All happened in 2018, and any could have relatively swiftly sparked a major new confrontation.
An insistent alarm is being raised over the rising probability the world will trip into its next major conflict rather than deliberately march into it.
Miscalculations, accidents, or plain old human error — they’re an inevitable consequence of human interaction on the global stage and there are often channels to deal with them to prevent escalation.
But set against the backdrop of rising global instability and the growing complexity of ongoing, more layered conflicts, experts believe accidents and missteps are more likely — and that they are far more dangerous than they might have been in the past.
Nuclear risk seems higher
Take the risk of nuclear war. It has “never been higher since the Cuban missile crisis,” Ernest Moniz, former U.S. secretary of energy and now head of the Nuclear Threat Initiative, said during this weekend’s Munich Security Conference.

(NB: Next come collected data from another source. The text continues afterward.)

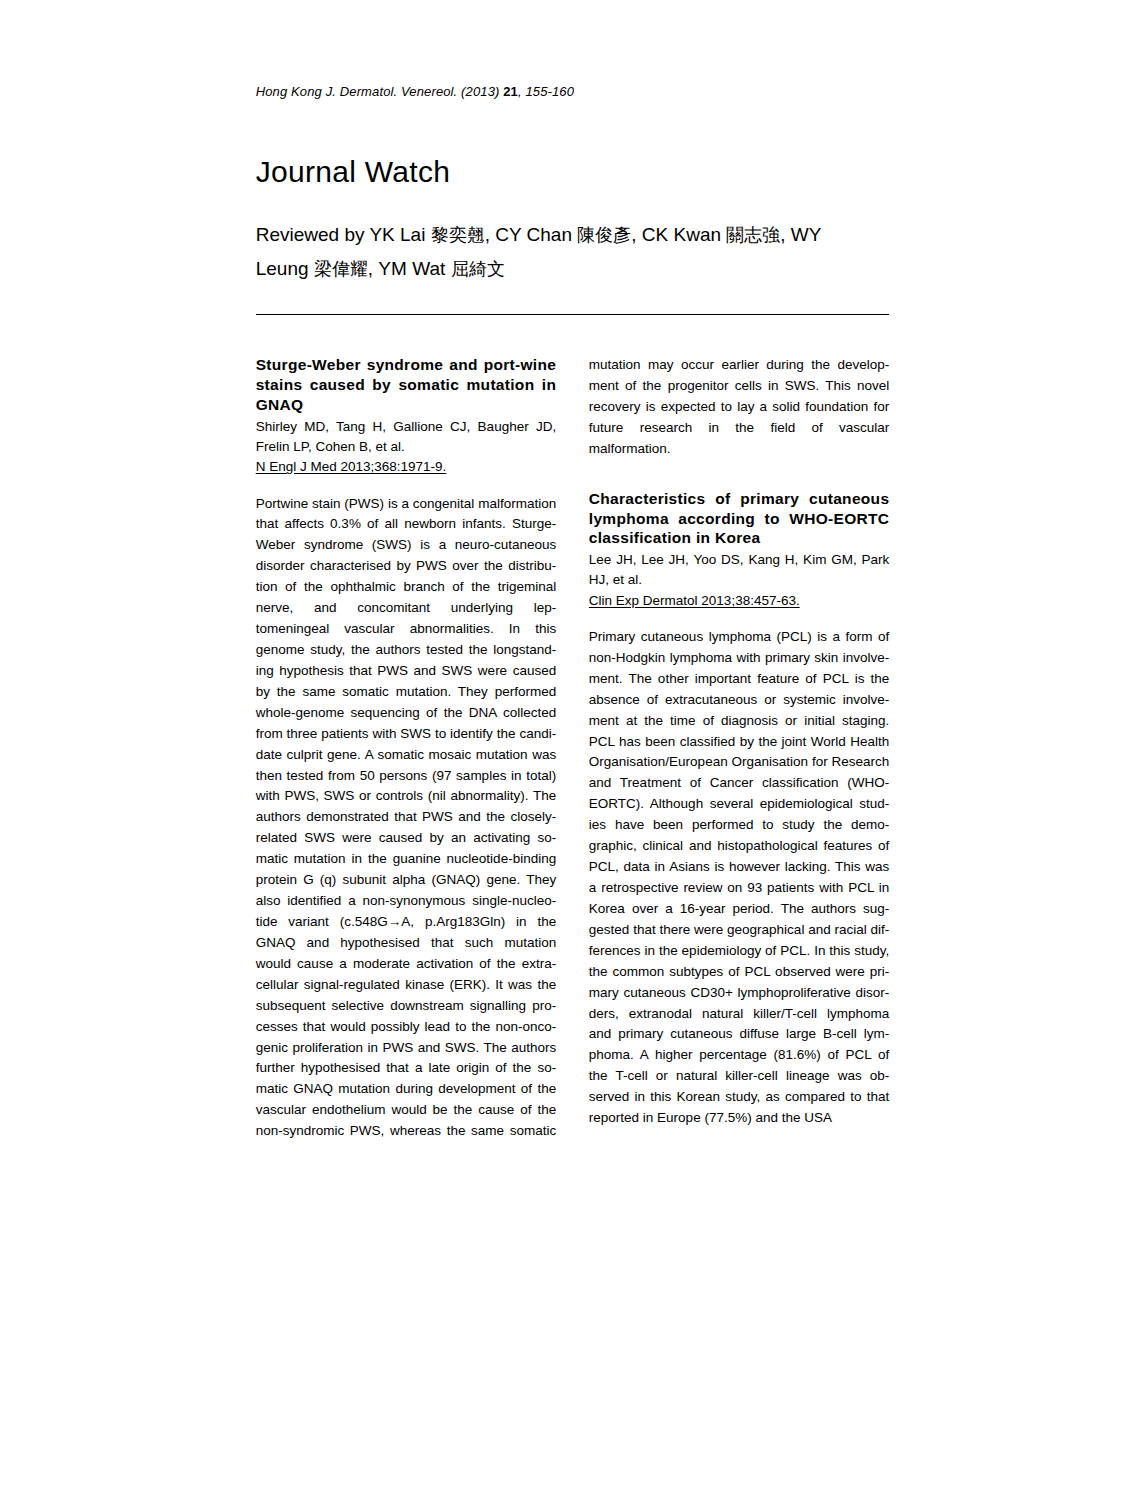Hong Kong J. Dermatol. Venereol. (2013) 21, 155-160
Journal Watch
Reviewed by YK Lai 黎奕翹, CY Chan 陳俊彥, CK Kwan 關志強, WY Leung 梁偉耀, YM Wat 屈綺文
Sturge-Weber syndrome and port-wine stains caused by somatic mutation in GNAQ
Shirley MD, Tang H, Gallione CJ, Baugher JD, Frelin LP, Cohen B, et al.
N Engl J Med 2013;368:1971-9.
Portwine stain (PWS) is a congenital malformation that affects 0.3% of all newborn infants. Sturge-Weber syndrome (SWS) is a neuro-cutaneous disorder characterised by PWS over the distribution of the ophthalmic branch of the trigeminal nerve, and concomitant underlying leptomeningeal vascular abnormalities. In this genome study, the authors tested the longstanding hypothesis that PWS and SWS were caused by the same somatic mutation. They performed whole-genome sequencing of the DNA collected from three patients with SWS to identify the candidate culprit gene. A somatic mosaic mutation was then tested from 50 persons (97 samples in total) with PWS, SWS or controls (nil abnormality). The authors demonstrated that PWS and the closely-related SWS were caused by an activating somatic mutation in the guanine nucleotide-binding protein G (q) subunit alpha (GNAQ) gene. They also identified a non-synonymous single-nucleotide variant (c.548G→A, p.Arg183Gln) in the GNAQ and hypothesised that such mutation would cause a moderate activation of the extracellular signal-regulated kinase (ERK). It was the subsequent selective downstream signalling processes that would possibly lead to the non-oncogenic proliferation in PWS and SWS. The authors further hypothesised that a late origin of the somatic GNAQ mutation during development of the vascular endothelium would be the cause of the non-syndromic PWS, whereas the same somatic mutation may occur earlier during the development of the progenitor cells in SWS. This novel recovery is expected to lay a solid foundation for future research in the field of vascular malformation.
Characteristics of primary cutaneous lymphoma according to WHO-EORTC classification in Korea
Lee JH, Lee JH, Yoo DS, Kang H, Kim GM, Park HJ, et al.
Clin Exp Dermatol 2013;38:457-63.
Primary cutaneous lymphoma (PCL) is a form of non-Hodgkin lymphoma with primary skin involvement. The other important feature of PCL is the absence of extracutaneous or systemic involvement at the time of diagnosis or initial staging. PCL has been classified by the joint World Health Organisation/European Organisation for Research and Treatment of Cancer classification (WHO-EORTC). Although several epidemiological studies have been performed to study the demographic, clinical and histopathological features of PCL, data in Asians is however lacking. This was a retrospective review on 93 patients with PCL in Korea over a 16-year period. The authors suggested that there were geographical and racial differences in the epidemiology of PCL. In this study, the common subtypes of PCL observed were primary cutaneous CD30+ lymphoproliferative disorders, extranodal natural killer/T-cell lymphoma and primary cutaneous diffuse large B-cell lymphoma. A higher percentage (81.6%) of PCL of the T-cell or natural killer-cell lineage was observed in this Korean study, as compared to that reported in Europe (77.5%) and the USA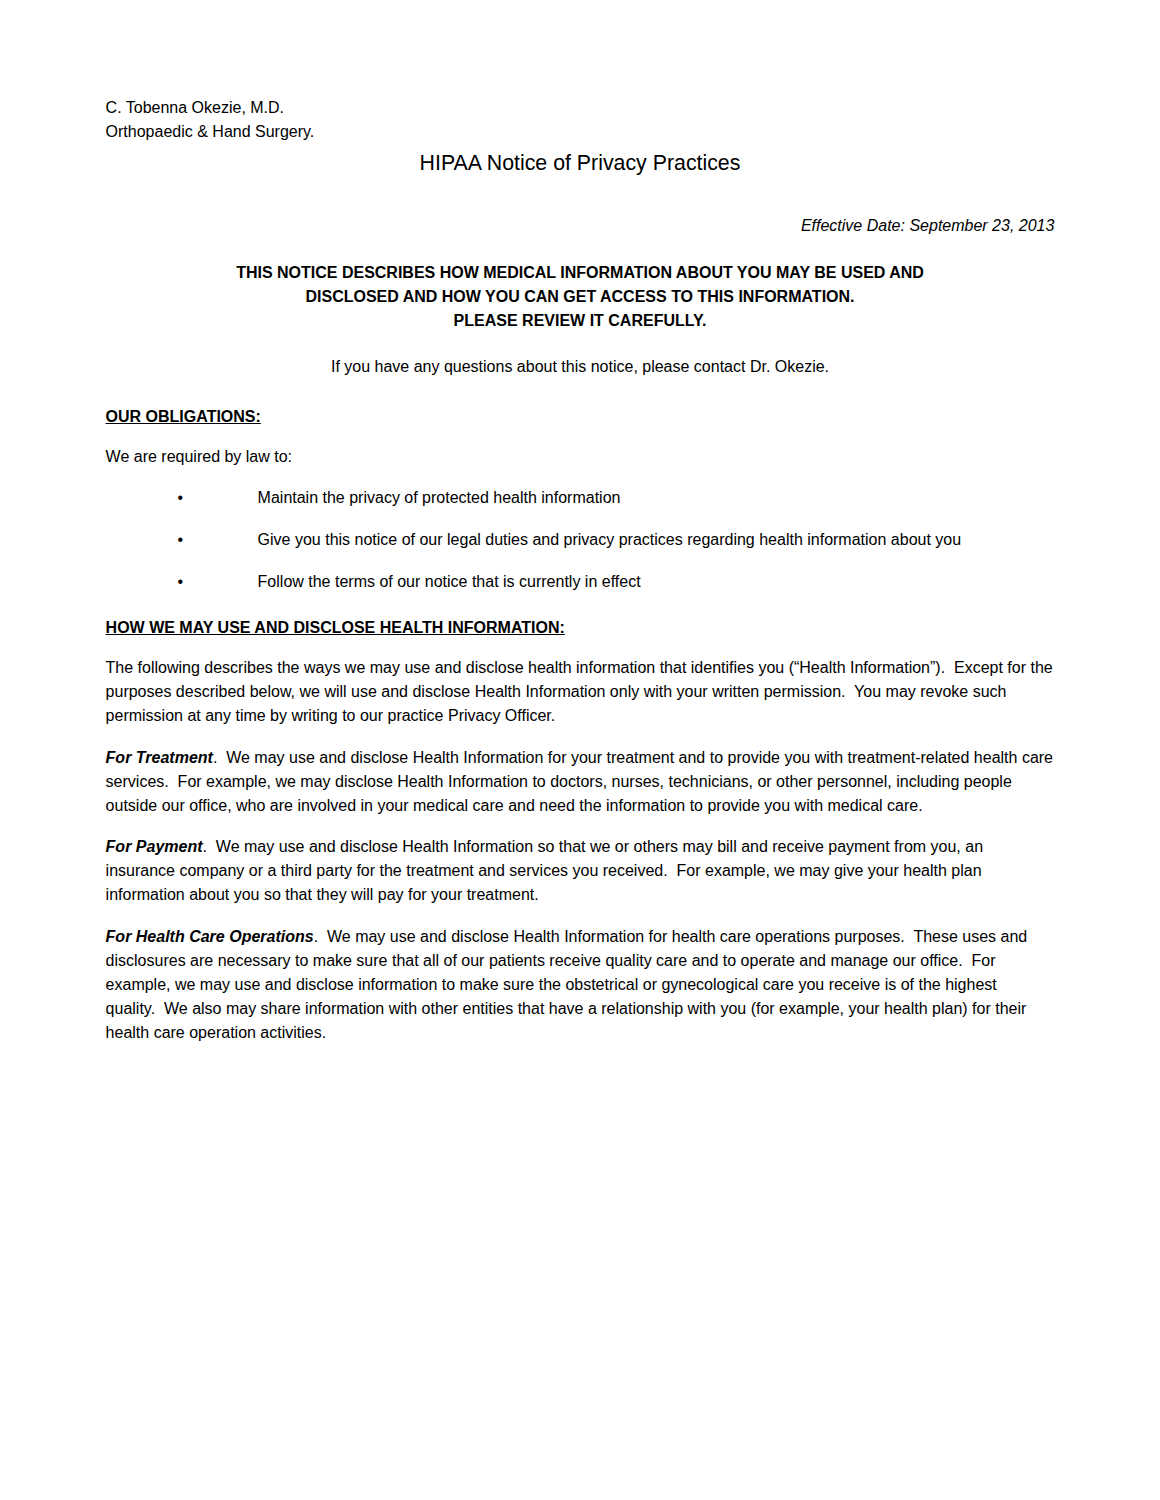C. Tobenna Okezie, M.D.
Orthopaedic & Hand Surgery.
HIPAA Notice of Privacy Practices
Effective Date: September 23, 2013
This notice describes how medical information about you may be used and disclosed and how you can get access to this information. Please review it carefully.
If you have any questions about this notice, please contact Dr. Okezie.
OUR OBLIGATIONS:
We are required by law to:
Maintain the privacy of protected health information
Give you this notice of our legal duties and privacy practices regarding health information about you
Follow the terms of our notice that is currently in effect
HOW WE MAY USE AND DISCLOSE HEALTH INFORMATION:
The following describes the ways we may use and disclose health information that identifies you (“Health Information”). Except for the purposes described below, we will use and disclose Health Information only with your written permission. You may revoke such permission at any time by writing to our practice Privacy Officer.
For Treatment. We may use and disclose Health Information for your treatment and to provide you with treatment-related health care services. For example, we may disclose Health Information to doctors, nurses, technicians, or other personnel, including people outside our office, who are involved in your medical care and need the information to provide you with medical care.
For Payment. We may use and disclose Health Information so that we or others may bill and receive payment from you, an insurance company or a third party for the treatment and services you received. For example, we may give your health plan information about you so that they will pay for your treatment.
For Health Care Operations. We may use and disclose Health Information for health care operations purposes. These uses and disclosures are necessary to make sure that all of our patients receive quality care and to operate and manage our office. For example, we may use and disclose information to make sure the obstetrical or gynecological care you receive is of the highest quality. We also may share information with other entities that have a relationship with you (for example, your health plan) for their health care operation activities.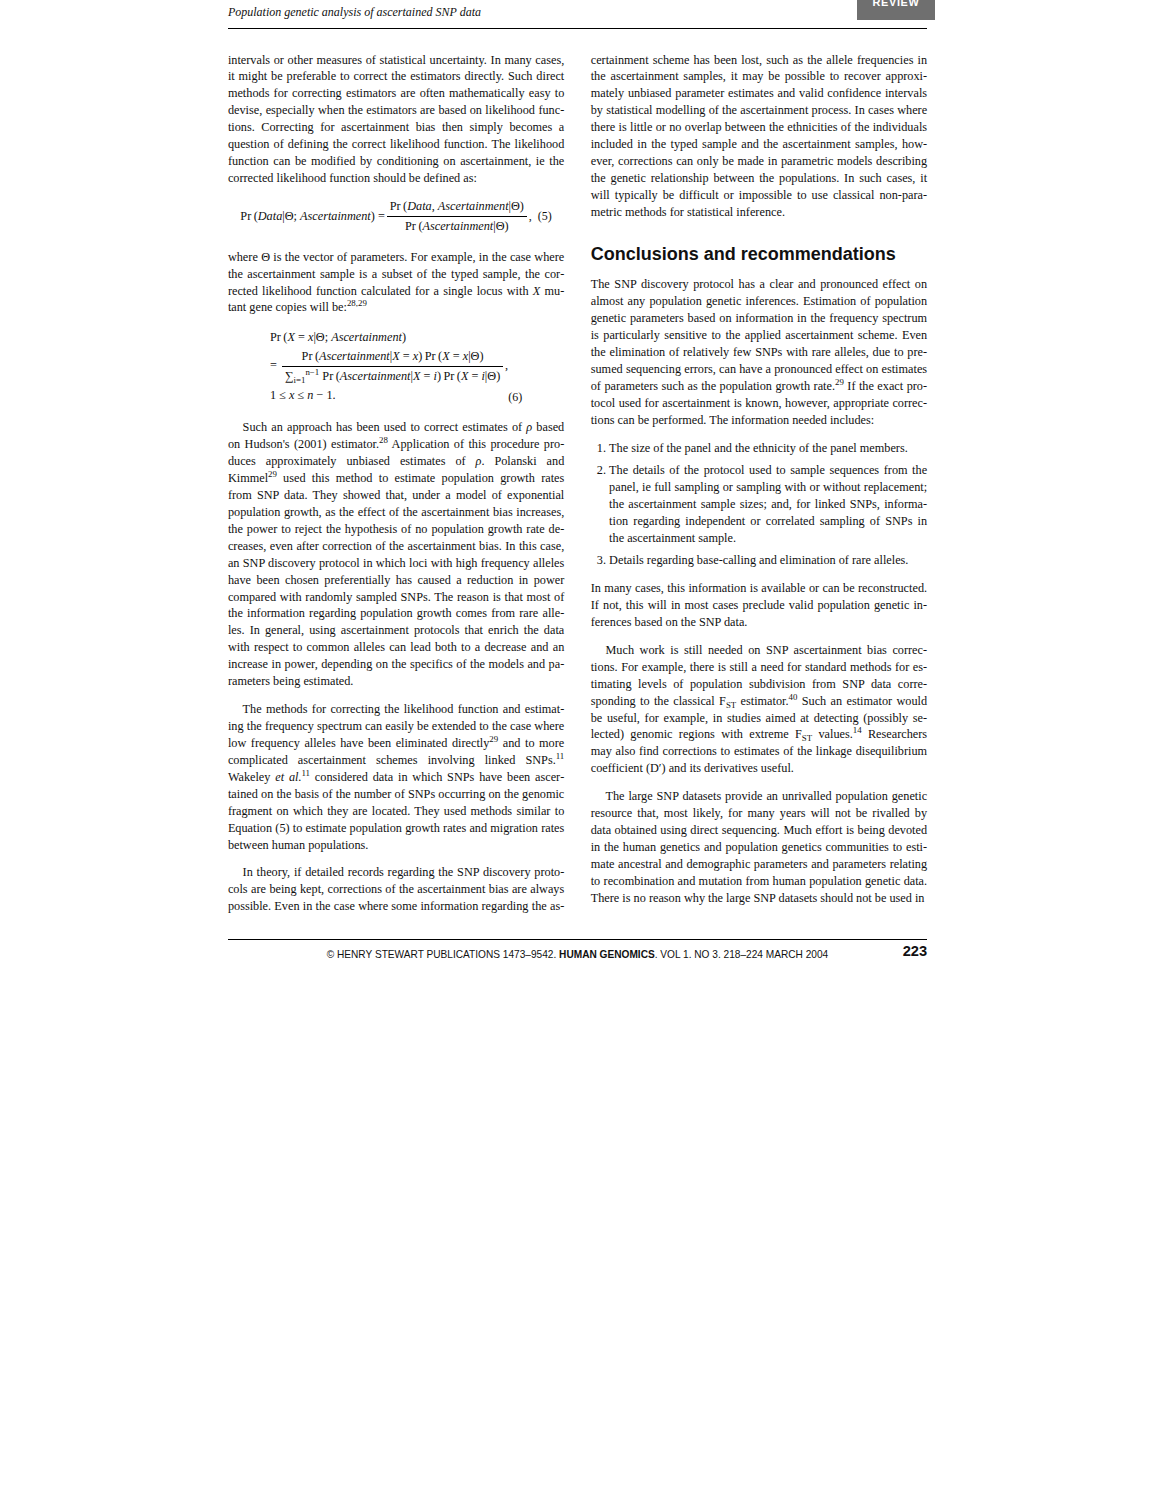Population genetic analysis of ascertained SNP data
REVIEW
intervals or other measures of statistical uncertainty. In many cases, it might be preferable to correct the estimators directly. Such direct methods for correcting estimators are often mathematically easy to devise, especially when the estimators are based on likelihood functions. Correcting for ascertainment bias then simply becomes a question of defining the correct likelihood function. The likelihood function can be modified by conditioning on ascertainment, ie the corrected likelihood function should be defined as:
| Pr ( Data /Θ; Ascertainment ) = | Pr ( Data , Ascertainment /Θ) Pr ( Ascertainment /Θ) | , (5) |
where Θ is the vector of parameters. For example, in the case where the ascertainment sample is a subset of the typed sample, the corrected likelihood function calculated for a single locus with X mutant gene copies will be:28,29
| Pr ( X = x /Θ; Ascertainment ) = Pr ( Ascertainment / X = x ) Pr ( X = x /Θ) ∑ i=1 n−1 Pr ( Ascertainment / X = i ) Pr ( X = i /Θ) , 1 ≤ x ≤ n − 1. | (6) |
Such an approach has been used to correct estimates of ρ based on Hudson's (2001) estimator.28 Application of this procedure produces approximately unbiased estimates of ρ. Polanski and Kimmel29 used this method to estimate population growth rates from SNP data. They showed that, under a model of exponential population growth, as the effect of the ascertainment bias increases, the power to reject the hypothesis of no population growth rate decreases, even after correction of the ascertainment bias. In this case, an SNP discovery protocol in which loci with high frequency alleles have been chosen preferentially has caused a reduction in power compared with randomly sampled SNPs. The reason is that most of the information regarding population growth comes from rare alleles. In general, using ascertainment protocols that enrich the data with respect to common alleles can lead both to a decrease and an increase in power, depending on the specifics of the models and parameters being estimated.
The methods for correcting the likelihood function and estimating the frequency spectrum can easily be extended to the case where low frequency alleles have been eliminated directly29 and to more complicated ascertainment schemes involving linked SNPs.11 Wakeley et al.11 considered data in which SNPs have been ascertained on the basis of the number of SNPs occurring on the genomic fragment on which they are located. They used methods similar to Equation (5) to estimate population growth rates and migration rates between human populations.
In theory, if detailed records regarding the SNP discovery protocols are being kept, corrections of the ascertainment bias are always possible. Even in the case where some information regarding the ascertainment scheme has been lost, such as the allele frequencies in the ascertainment samples, it may be possible to recover approximately unbiased parameter estimates and valid confidence intervals by statistical modelling of the ascertainment process. In cases where there is little or no overlap between the ethnicities of the individuals included in the typed sample and the ascertainment samples, however, corrections can only be made in parametric models describing the genetic relationship between the populations. In such cases, it will typically be difficult or impossible to use classical non-parametric methods for statistical inference.
Conclusions and recommendations
The SNP discovery protocol has a clear and pronounced effect on almost any population genetic inferences. Estimation of population genetic parameters based on information in the frequency spectrum is particularly sensitive to the applied ascertainment scheme. Even the elimination of relatively few SNPs with rare alleles, due to presumed sequencing errors, can have a pronounced effect on estimates of parameters such as the population growth rate.29 If the exact protocol used for ascertainment is known, however, appropriate corrections can be performed. The information needed includes:
The size of the panel and the ethnicity of the panel members.
The details of the protocol used to sample sequences from the panel, ie full sampling or sampling with or without replacement; the ascertainment sample sizes; and, for linked SNPs, information regarding independent or correlated sampling of SNPs in the ascertainment sample.
Details regarding base-calling and elimination of rare alleles.
In many cases, this information is available or can be reconstructed. If not, this will in most cases preclude valid population genetic inferences based on the SNP data.
Much work is still needed on SNP ascertainment bias corrections. For example, there is still a need for standard methods for estimating levels of population subdivision from SNP data corresponding to the classical FST estimator.40 Such an estimator would be useful, for example, in studies aimed at detecting (possibly selected) genomic regions with extreme FST values.14 Researchers may also find corrections to estimates of the linkage disequilibrium coefficient (D′) and its derivatives useful.
The large SNP datasets provide an unrivalled population genetic resource that, most likely, for many years will not be rivalled by data obtained using direct sequencing. Much effort is being devoted in the human genetics and population genetics communities to estimate ancestral and demographic parameters and parameters relating to recombination and mutation from human population genetic data. There is no reason why the large SNP datasets should not be used in
© HENRY STEWART PUBLICATIONS 1473–9542. HUMAN GENOMICS. VOL 1. NO 3. 218–224 MARCH 2004
223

But “the principal risk right now as we see it is not some planned-out, intentional initiation of nuclear use, but rather accident, miscalculation, blunder and that’s why the probability is higher.”
While not exactly predicting imminent nuclear war, Moniz says fraying relations and waning communication between Russia and the U.S. are prime reasons why these are risky times on the nuclear front.
In its list of top risks for 2018, the Eurasia Group rates accidents as second only to China’s growing international influence.
In its report, it said there are “too many places where a misstep or misjudgment could provoke serious international conflict.”
One of those places, of course, North Korea, in a region where military exercises on both sides of the Korean divide are the norm, as are missile and nuclear tests. This past fall, at the height of a war of words between Washington and Pyongyang, two American Air force B-1B bombers flew over the peninsula.
Risks in cyberspace
Inevitably accidents are also likely to emerge in existing battlegrounds with multiple players who complicate the picture.
One of those places is in cyberspace.
“We know that we are finding malware in American critical infrastructure,” Ian Bremmer, president of global risk consultancy Eurasia group, told CBC.
“The likelihood that that could become a significant escalatory risk is real.”
It is conceivable that a cyberattack — or something that looks like one — could ultimately cause huge economic damage, and spark a reaction, or an overreaction — an all-out war — and even claim lives.
But it is still the possibility that battles on the ground, like Syria’s, could inadvertently beget new confrontations that keeps many people up at night.
Lot of players on the ground in Syria
The risk of blunders is “definitely elevated because there are a number of governments acting in Syria and they could get into each other accidentally,” says Karin Von Hippel, director of the Royal United Services Institute, an independent British think-tank that focuses on security and defence.
Currently engaged in close quarters in and around Syria’s civil war, a messy cocktail of opposing forces: Russia, U.S., Turkey, Iran, Israel, Hezbollah, Saudi Arabia, Syrian forces and other non-state actors.
And the backdrop on the world stage is discouraging, or at least unhelpful.
“The world is not bipolar anymore, it’s multipolar,” Dan Smith, director of the Stockholm International Peace Research Institute (SIPRI), said in an interview. “So situations are more complex, more layered.”
It’s how a missile lobbed from Yemen into Riyadh last year became a regional conflagration that threatened to erupt into all-out war. It ultimately pulled in Saudi Arabia, Iran, Lebanon, and Hezbollah, the militant, Iranian-backed military and political group accused of being behind the attack.
In the background is the heightened tension between Sunni Muslim Saudi Arabia and Shia Muslim Iran.
U.S. stepping away from stabilizing role
In his 2018 risk report, Bremmer too points out that the elevated risk “comes against a less resilient international backdrop.”
It is a reference to, among others things, both the U.S.’s retreat on the world stage from its usual stabilizing role — and President Donald Trump’s own destabilizing influence.
“We have to recognize that this is the least capable person who has been elected president in the modern era. And that creates dangers,” says Bremmer.
Case in point was the unprecedented rhetoric between Trump and North Korea’s Kim Jong-un this past fall, says Moniz.
“With Russia … the main thing is lack of communication. With North Korea, it may be too much communication of a certain tenor.
In a video on the risks in 2018, Bremmer says there hasn’t been a major geopolitical accident since the Cuban missile crisis.
“2018 feels like a time when our luck may be running out.”